Dataset entries
....

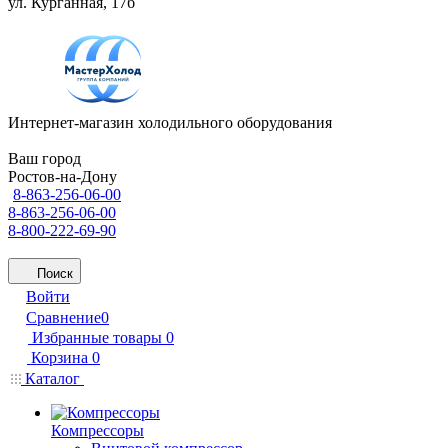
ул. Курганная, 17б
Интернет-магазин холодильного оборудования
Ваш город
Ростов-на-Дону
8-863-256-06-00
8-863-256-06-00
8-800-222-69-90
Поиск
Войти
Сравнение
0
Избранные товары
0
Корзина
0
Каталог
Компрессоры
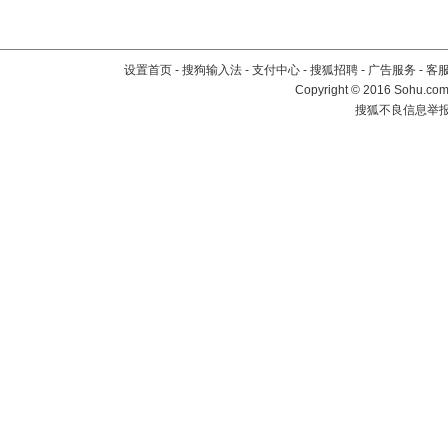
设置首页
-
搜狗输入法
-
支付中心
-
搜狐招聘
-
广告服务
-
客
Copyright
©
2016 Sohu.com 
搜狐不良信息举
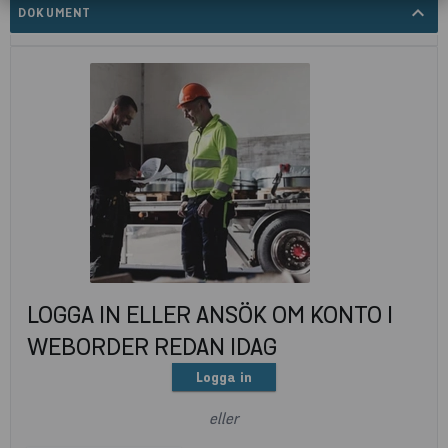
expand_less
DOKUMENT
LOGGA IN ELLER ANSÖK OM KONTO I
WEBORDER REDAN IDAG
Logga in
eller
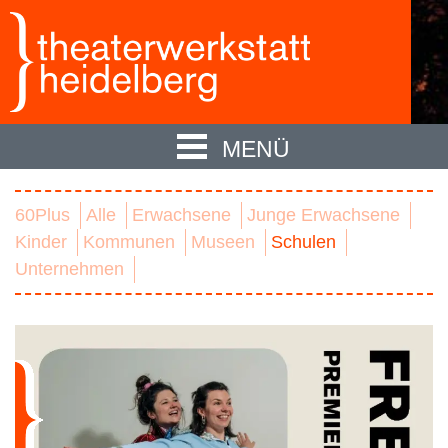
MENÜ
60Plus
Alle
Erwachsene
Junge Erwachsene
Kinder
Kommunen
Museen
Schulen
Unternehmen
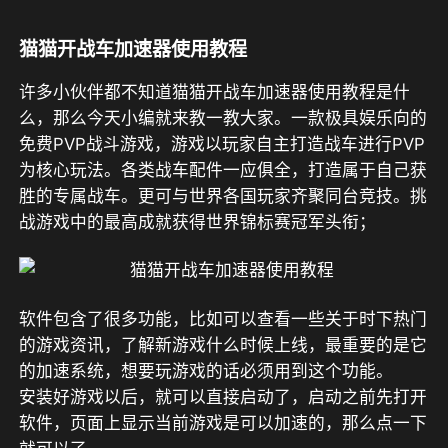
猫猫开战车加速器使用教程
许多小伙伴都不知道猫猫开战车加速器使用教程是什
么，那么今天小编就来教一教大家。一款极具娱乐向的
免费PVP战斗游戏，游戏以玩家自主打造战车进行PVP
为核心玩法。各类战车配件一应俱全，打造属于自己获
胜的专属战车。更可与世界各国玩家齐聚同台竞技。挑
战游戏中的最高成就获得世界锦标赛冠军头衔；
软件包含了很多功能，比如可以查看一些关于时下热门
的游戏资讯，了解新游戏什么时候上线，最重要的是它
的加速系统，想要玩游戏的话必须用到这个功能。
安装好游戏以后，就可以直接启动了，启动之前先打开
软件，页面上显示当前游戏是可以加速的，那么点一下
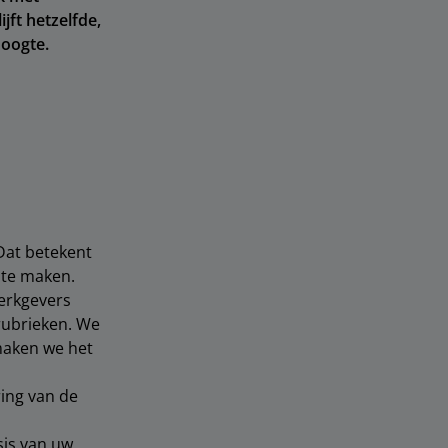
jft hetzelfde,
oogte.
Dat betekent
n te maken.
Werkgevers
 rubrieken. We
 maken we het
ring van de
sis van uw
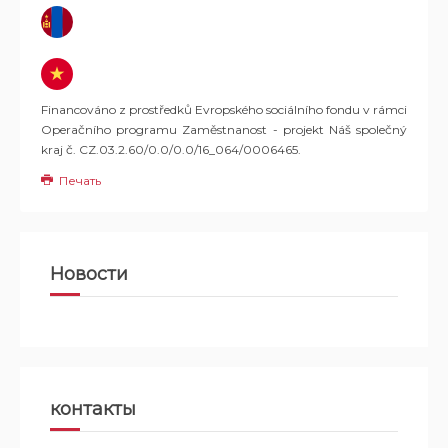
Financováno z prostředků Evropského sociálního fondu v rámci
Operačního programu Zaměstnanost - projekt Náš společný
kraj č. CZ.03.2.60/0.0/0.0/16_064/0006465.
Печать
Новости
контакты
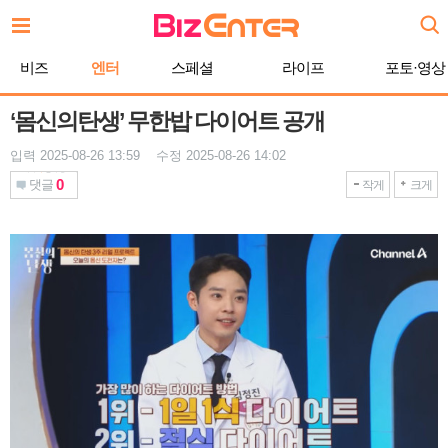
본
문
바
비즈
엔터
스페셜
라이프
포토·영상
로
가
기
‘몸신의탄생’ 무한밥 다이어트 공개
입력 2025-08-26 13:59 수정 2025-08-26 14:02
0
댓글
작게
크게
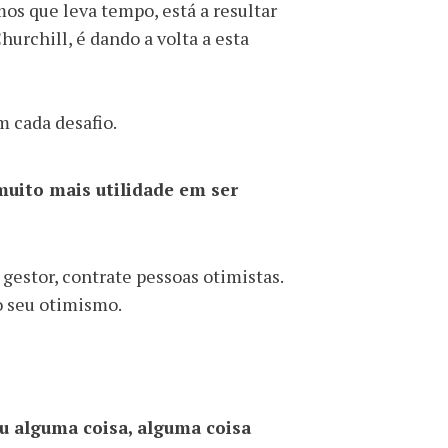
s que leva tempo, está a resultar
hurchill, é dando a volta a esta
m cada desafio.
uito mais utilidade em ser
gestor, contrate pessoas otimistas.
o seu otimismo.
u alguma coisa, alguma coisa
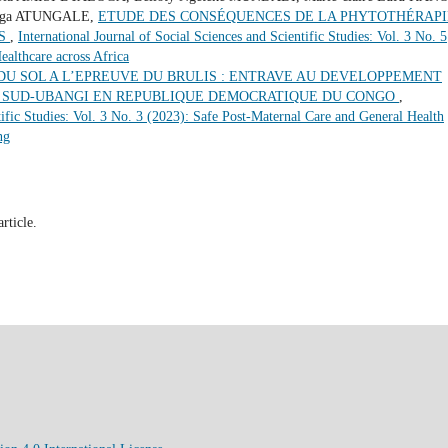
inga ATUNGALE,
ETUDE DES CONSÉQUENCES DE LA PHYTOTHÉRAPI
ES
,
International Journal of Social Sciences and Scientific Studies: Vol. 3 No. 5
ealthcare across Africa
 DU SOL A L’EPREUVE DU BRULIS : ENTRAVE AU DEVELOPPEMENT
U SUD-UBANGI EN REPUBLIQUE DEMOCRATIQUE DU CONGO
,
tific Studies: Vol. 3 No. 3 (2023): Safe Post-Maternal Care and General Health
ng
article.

....

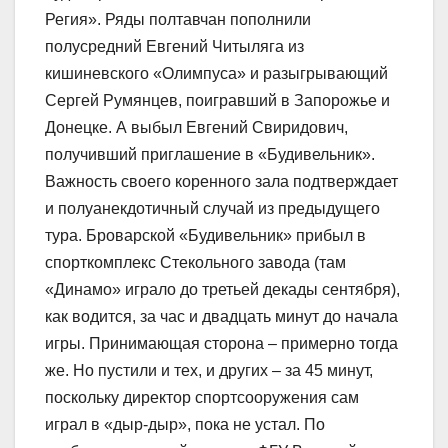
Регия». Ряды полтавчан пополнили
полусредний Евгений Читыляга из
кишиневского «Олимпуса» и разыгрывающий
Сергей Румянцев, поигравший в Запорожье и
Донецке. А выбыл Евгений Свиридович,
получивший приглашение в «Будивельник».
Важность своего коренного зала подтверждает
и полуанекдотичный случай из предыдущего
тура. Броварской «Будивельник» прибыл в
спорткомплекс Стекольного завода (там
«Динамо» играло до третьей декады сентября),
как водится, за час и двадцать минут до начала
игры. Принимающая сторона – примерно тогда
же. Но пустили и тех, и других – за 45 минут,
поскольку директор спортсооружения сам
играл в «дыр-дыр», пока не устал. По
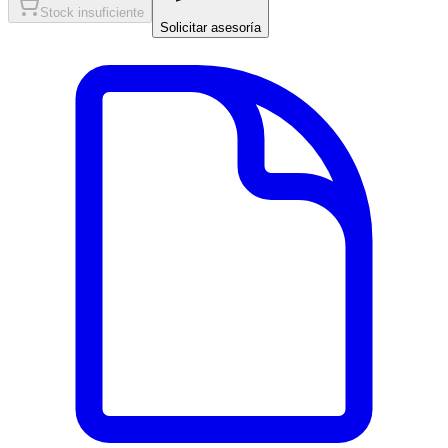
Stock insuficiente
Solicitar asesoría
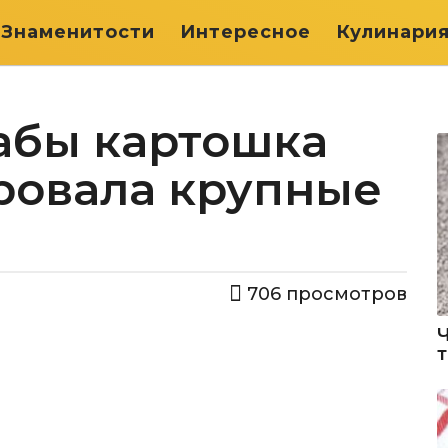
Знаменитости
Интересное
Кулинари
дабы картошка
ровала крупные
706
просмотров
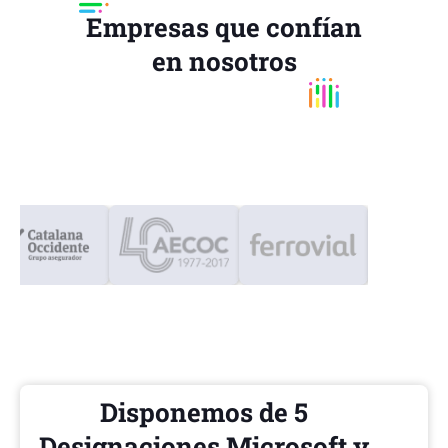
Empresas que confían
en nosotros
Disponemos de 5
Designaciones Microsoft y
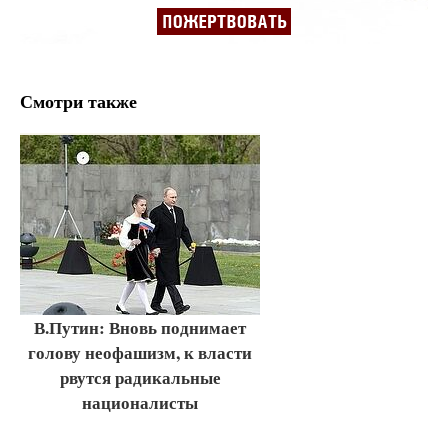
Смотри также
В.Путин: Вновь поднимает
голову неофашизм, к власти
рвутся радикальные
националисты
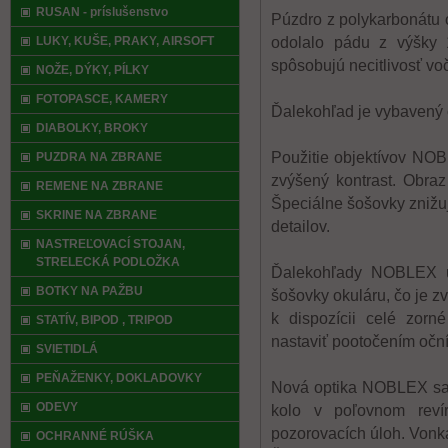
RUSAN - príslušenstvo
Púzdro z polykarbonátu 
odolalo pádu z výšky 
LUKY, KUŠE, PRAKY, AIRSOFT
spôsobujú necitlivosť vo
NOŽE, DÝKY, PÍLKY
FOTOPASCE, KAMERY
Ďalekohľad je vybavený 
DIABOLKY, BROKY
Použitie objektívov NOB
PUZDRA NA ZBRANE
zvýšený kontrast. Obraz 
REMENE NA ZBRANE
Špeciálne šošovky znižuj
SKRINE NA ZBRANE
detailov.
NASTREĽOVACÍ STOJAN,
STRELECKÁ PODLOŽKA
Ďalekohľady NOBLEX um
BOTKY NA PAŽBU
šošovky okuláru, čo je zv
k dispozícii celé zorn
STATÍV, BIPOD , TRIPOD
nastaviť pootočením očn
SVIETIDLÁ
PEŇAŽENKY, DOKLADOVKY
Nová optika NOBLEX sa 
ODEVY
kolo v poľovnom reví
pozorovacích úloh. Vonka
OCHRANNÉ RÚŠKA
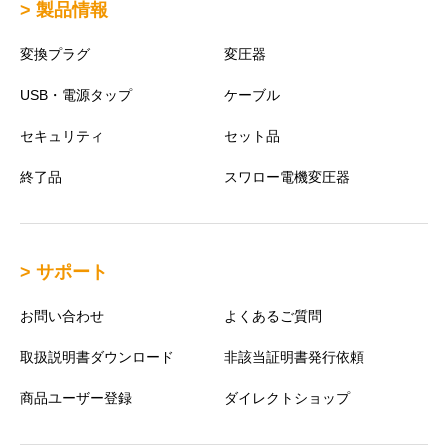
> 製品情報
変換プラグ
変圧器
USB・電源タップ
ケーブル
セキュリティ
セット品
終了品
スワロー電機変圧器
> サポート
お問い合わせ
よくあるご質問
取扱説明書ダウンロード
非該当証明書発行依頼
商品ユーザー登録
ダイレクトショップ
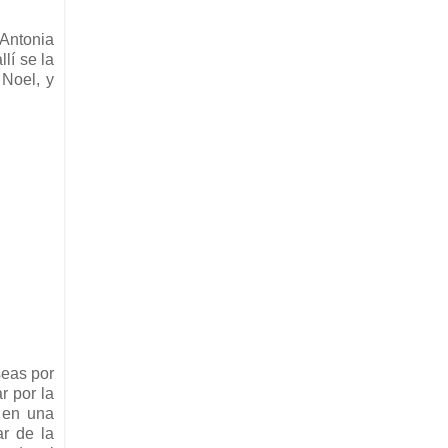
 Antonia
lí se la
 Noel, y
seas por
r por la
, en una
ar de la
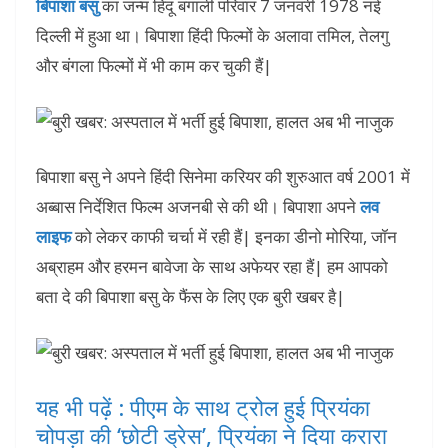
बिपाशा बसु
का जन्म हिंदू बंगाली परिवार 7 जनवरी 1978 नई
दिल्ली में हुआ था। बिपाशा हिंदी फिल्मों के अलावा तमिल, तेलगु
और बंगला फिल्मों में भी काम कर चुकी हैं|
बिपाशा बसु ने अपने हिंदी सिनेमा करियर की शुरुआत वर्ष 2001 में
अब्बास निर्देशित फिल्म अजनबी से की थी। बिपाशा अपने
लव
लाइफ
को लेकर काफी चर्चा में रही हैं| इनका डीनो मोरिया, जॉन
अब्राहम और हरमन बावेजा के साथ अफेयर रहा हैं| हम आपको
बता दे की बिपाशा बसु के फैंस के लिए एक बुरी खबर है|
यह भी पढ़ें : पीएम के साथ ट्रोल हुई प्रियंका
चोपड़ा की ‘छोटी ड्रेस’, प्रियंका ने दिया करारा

....

Exercise goal | In the data above, repeat the lines starting at the one containing "Смотри также" and ending at the one containing "националисты", unchanged.

Result of this task |
Смотри также
В.Путин: Вновь поднимает
голову неофашизм, к власти
рвутся радикальные
националисты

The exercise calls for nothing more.